L'une des réponses est que les Etats ne veulent pas abandonner leur souveraineté fiscale. C'est particulièrement le cas de l'Irlande, où toute la classe politique est vent debout contre l'ACCIS. En Belgique, personne n'en parle. Le pays aime se profiler comme un pro-harmonisation européenne, mais la réalité est beaucoup plus nuancée. La fédération des entreprises FEB milite contre le projet. Le nouveau ministre des Finances, Johan Van Overtveldt veut "y aller avec prudence en matière d'harmonisation fiscale". "Nous faisons partie de l'union monétaire et nous disposons par conséquent d'un arsenal politique limité lorsqu'il s'agit de réagir à un choc économique", a insisté à la Chambre le ministre N-VA. Dès lors, "il est peut-être indiqué de ne pas abandonner trop facilement, et de ne pas perdre un instrument de politique économique qualifié par d'aucuns de politique de niches".
Ce n'est donc pas gagné, d'autant plus que règne en Europe la fameuse règle de l'unanimité. Chacun des 28 Etats membres doit marquer son accord à une réforme fiscale.

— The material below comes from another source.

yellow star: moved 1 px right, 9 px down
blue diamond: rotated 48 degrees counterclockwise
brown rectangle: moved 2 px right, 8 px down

Malgré les difficultés, ce projet ACCIS mériterait un peu d'attention dans le débat public. Si on veut cesser de s'indigner chaque fois qu'une multinationale échappe à l'impôt, on serait bien inspiré de bâtir un système solide qui permette une taxation efficace, transparente et juste. La volonté affichée par Jean-Claude Juncker de relancer l'harmonisation est donc la bienvenue. Faut-il y voir juste une manière de faire baisser la pression après l'affaire des LuxLeaks ? Ou deviendra-t-il réellement un braconnier repenti ? L'avenir le dira. Mais il est certain que la justice fiscale ne progressera que si l'opinion publique reste mobilisée.

J'espère, avec ce billet, vous avoir aidé à mieux comprendre un enjeu auquel trop peu de gens s'intéressent de par sa complexité. (N'hésitez pas à pointer tout manque de clarté dans le texte, je m'efforcerai d'y remédier).


Pour aller plus loin:
Le livre International Business Taxation, de Sol Picciotto, accessible librement, est une référence absolue. Bien que technique, daté (1992) et en anglais, il est, à ma connaissance, la meilleure source pour ceux qui veulent comprendre l'histoire de l'impôt des sociétés.